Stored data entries
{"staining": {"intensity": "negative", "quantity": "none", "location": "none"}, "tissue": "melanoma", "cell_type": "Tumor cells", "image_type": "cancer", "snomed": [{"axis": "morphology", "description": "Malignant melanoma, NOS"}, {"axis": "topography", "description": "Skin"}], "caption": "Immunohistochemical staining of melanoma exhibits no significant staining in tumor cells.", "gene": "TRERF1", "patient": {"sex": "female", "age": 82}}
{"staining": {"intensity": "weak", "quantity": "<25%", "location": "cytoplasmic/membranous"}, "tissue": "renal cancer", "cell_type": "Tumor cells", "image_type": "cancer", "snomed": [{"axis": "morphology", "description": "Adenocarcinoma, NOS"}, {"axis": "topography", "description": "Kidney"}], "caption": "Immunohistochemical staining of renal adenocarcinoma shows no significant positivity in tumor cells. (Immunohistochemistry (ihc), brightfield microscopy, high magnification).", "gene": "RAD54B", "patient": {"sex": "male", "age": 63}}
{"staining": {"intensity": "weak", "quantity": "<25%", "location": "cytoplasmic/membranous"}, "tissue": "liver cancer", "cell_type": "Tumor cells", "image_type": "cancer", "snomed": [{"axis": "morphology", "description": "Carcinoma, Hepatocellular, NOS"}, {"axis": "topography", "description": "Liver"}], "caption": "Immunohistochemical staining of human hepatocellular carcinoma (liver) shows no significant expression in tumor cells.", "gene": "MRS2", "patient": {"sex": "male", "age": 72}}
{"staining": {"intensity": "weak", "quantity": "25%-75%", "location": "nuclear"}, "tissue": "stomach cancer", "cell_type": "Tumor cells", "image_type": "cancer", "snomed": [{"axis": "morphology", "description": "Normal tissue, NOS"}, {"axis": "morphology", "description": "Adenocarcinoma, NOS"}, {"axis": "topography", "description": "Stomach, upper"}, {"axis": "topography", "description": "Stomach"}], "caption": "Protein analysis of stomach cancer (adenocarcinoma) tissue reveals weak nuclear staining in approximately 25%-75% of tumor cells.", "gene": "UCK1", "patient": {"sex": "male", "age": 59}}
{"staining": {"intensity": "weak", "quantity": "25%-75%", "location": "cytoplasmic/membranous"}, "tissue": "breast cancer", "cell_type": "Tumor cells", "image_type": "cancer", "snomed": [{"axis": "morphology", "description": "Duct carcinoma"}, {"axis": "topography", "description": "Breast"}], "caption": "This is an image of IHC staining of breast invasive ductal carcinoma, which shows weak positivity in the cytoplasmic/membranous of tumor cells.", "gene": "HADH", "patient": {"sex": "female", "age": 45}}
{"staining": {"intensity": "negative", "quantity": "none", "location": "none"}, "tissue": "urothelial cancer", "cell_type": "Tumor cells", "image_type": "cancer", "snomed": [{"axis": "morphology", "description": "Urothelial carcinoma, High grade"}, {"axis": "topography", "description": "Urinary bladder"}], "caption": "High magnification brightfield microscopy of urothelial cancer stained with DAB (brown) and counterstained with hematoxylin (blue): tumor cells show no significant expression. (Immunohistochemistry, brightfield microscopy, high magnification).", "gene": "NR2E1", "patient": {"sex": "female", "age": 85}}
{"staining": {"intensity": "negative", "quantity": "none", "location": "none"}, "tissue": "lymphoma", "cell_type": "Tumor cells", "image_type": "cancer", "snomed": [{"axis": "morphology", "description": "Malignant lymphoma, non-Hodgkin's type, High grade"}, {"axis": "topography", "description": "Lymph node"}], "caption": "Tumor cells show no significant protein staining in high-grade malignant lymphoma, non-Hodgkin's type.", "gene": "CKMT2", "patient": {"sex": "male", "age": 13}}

__Problem statement__:
Exactly and only the lines from the one containing "magnification brightfield microscopy" to the end of the entries above are to be written out.

__Task output__:
{"staining": {"intensity": "negative", "quantity": "none", "location": "none"}, "tissue": "urothelial cancer", "cell_type": "Tumor cells", "image_type": "cancer", "snomed": [{"axis": "morphology", "description": "Urothelial carcinoma, High grade"}, {"axis": "topography", "description": "Urinary bladder"}], "caption": "High magnification brightfield microscopy of urothelial cancer stained with DAB (brown) and counterstained with hematoxylin (blue): tumor cells show no significant expression. (Immunohistochemistry, brightfield microscopy, high magnification).", "gene": "NR2E1", "patient": {"sex": "female", "age": 85}}
{"staining": {"intensity": "negative", "quantity": "none", "location": "none"}, "tissue": "lymphoma", "cell_type": "Tumor cells", "image_type": "cancer", "snomed": [{"axis": "morphology", "description": "Malignant lymphoma, non-Hodgkin's type, High grade"}, {"axis": "topography", "description": "Lymph node"}], "caption": "Tumor cells show no significant protein staining in high-grade malignant lymphoma, non-Hodgkin's type.", "gene": "CKMT2", "patient": {"sex": "male", "age": 13}}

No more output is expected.